**Task requirements**
Give back exactly the lines from the beginning of the listing below to the line holding "Voluntary exercise increases", both ends included; the pictures stay out.

Segment Start: Exercise input

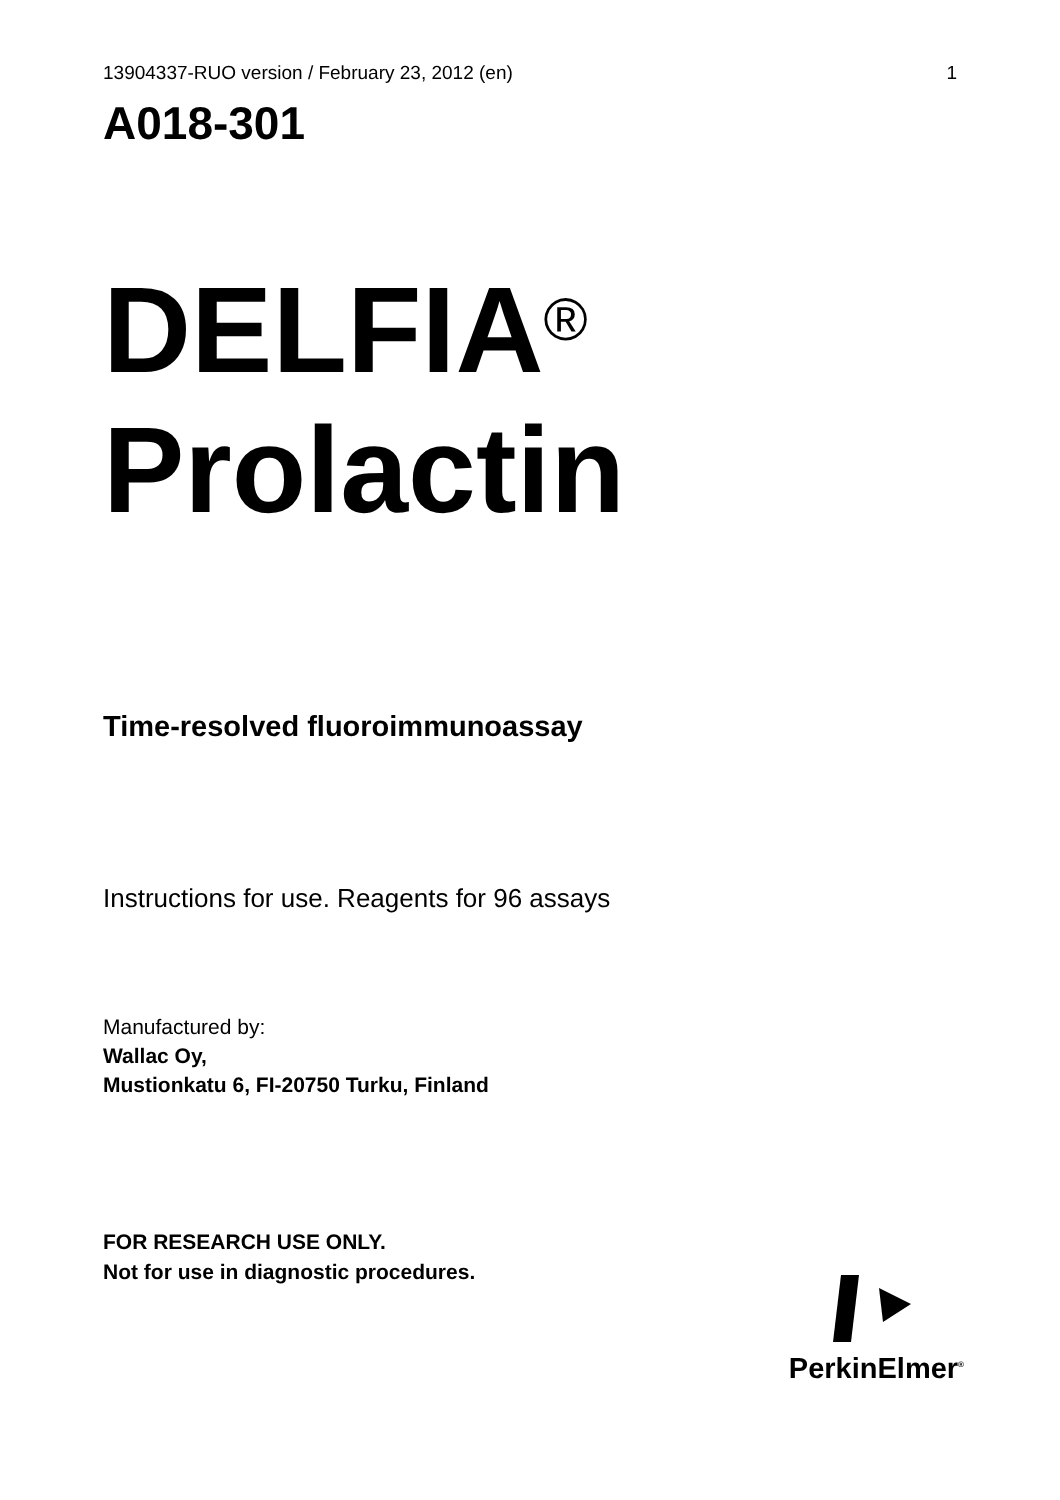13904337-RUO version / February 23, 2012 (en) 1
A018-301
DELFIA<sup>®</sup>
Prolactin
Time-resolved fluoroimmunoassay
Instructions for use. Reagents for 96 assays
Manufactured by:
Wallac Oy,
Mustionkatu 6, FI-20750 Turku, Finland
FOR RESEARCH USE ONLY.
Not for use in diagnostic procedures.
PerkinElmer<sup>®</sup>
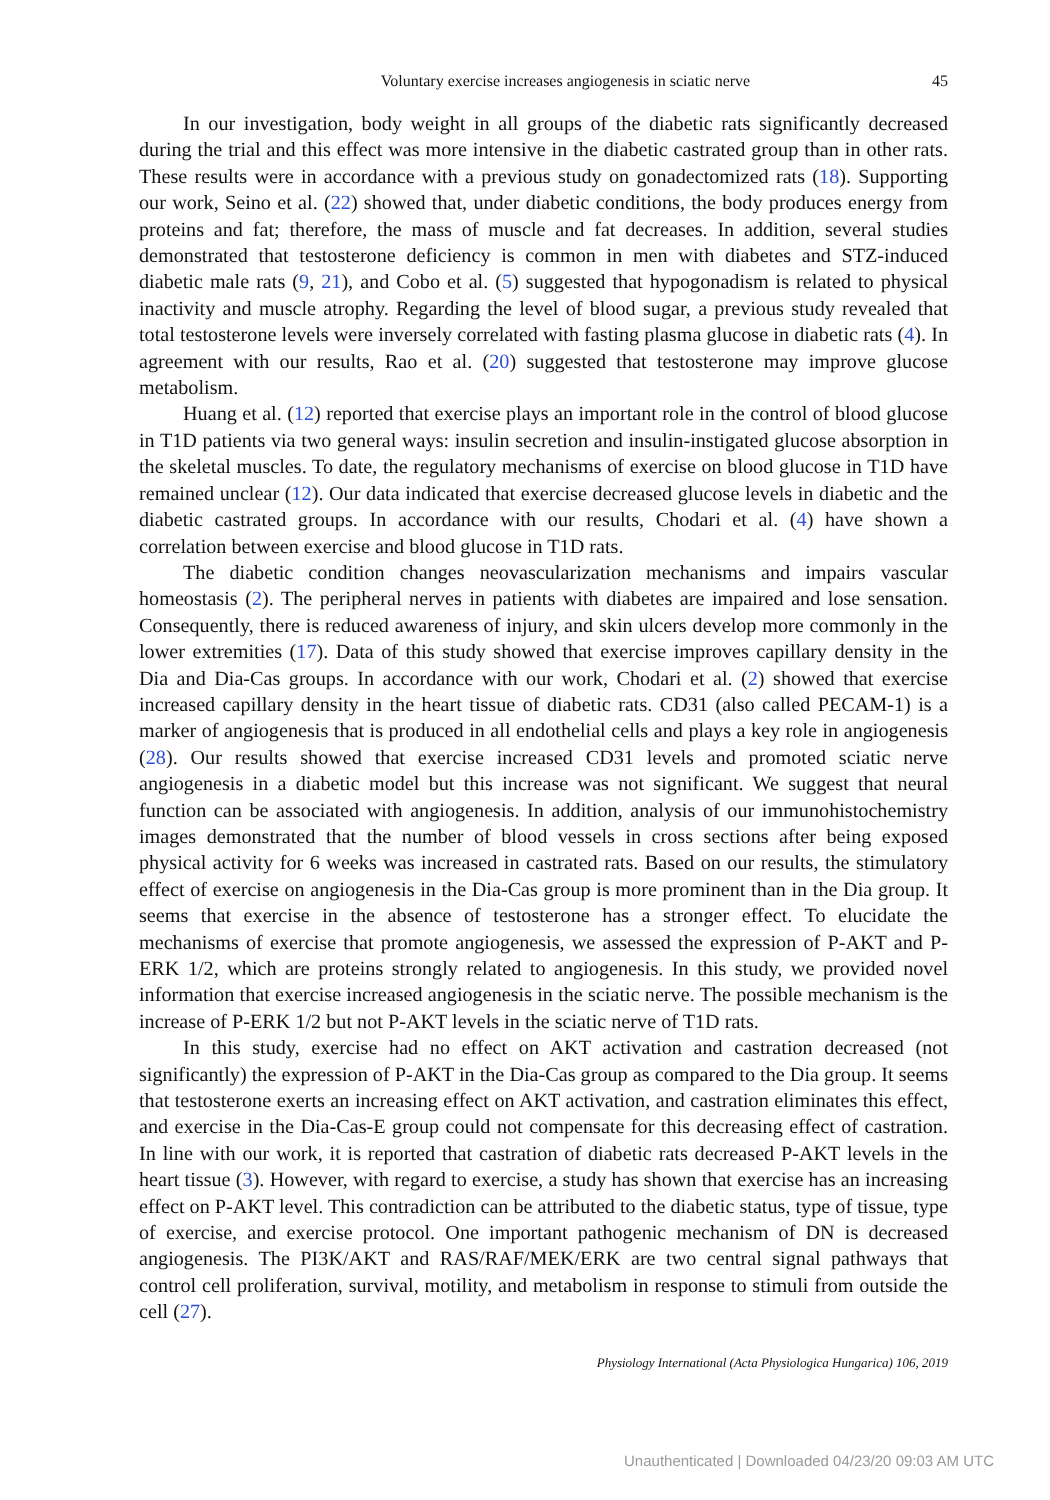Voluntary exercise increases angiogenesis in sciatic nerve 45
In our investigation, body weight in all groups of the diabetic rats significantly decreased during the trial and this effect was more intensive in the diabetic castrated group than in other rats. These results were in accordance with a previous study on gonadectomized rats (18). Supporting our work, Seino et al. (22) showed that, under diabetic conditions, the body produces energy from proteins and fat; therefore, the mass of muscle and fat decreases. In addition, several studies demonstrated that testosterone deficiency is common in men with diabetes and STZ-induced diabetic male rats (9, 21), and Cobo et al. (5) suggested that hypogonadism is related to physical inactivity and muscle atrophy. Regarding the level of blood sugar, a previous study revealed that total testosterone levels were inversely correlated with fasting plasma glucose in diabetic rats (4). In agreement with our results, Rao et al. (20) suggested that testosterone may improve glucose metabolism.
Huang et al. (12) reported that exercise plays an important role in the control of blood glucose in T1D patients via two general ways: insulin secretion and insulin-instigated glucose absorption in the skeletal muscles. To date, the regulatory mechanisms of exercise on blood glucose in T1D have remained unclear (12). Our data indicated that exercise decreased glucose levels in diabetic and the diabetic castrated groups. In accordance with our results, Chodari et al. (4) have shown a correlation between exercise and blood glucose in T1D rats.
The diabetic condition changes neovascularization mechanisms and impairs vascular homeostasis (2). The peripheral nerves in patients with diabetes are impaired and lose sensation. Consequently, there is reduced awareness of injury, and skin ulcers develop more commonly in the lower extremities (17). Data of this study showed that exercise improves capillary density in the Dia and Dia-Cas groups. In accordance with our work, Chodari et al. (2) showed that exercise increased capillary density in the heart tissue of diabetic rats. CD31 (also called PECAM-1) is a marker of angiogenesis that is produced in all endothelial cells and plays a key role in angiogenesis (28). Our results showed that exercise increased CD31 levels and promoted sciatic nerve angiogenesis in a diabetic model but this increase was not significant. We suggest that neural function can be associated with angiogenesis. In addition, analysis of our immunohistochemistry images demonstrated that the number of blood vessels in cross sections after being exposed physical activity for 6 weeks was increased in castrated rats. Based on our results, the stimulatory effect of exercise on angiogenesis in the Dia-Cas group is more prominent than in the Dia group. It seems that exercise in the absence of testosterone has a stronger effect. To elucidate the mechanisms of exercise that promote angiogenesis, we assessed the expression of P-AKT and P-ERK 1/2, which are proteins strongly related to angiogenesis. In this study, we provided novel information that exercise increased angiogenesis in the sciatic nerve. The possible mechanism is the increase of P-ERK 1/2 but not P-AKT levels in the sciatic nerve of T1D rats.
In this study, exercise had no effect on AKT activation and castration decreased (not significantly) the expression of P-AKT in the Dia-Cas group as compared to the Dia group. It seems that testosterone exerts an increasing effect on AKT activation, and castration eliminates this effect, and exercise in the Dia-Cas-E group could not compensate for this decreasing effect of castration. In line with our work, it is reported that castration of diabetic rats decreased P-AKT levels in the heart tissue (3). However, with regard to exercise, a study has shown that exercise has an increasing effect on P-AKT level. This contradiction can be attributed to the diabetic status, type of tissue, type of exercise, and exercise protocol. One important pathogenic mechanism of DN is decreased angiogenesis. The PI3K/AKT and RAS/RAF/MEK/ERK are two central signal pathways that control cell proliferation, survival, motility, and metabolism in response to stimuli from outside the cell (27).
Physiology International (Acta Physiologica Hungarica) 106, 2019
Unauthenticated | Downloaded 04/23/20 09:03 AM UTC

Segment End: Exercise input

**Result**
13904337-RUO version / February 23, 2012 (en) 1
A018-301
DELFIA<sup>®</sup>
Prolactin
Time-resolved fluoroimmunoassay
Instructions for use. Reagents for 96 assays
Manufactured by:
Wallac Oy,
Mustionkatu 6, FI-20750 Turku, Finland
FOR RESEARCH USE ONLY.
Not for use in diagnostic procedures.
PerkinElmer<sup>®</sup>
Voluntary exercise increases angiogenesis in sciatic nerve 45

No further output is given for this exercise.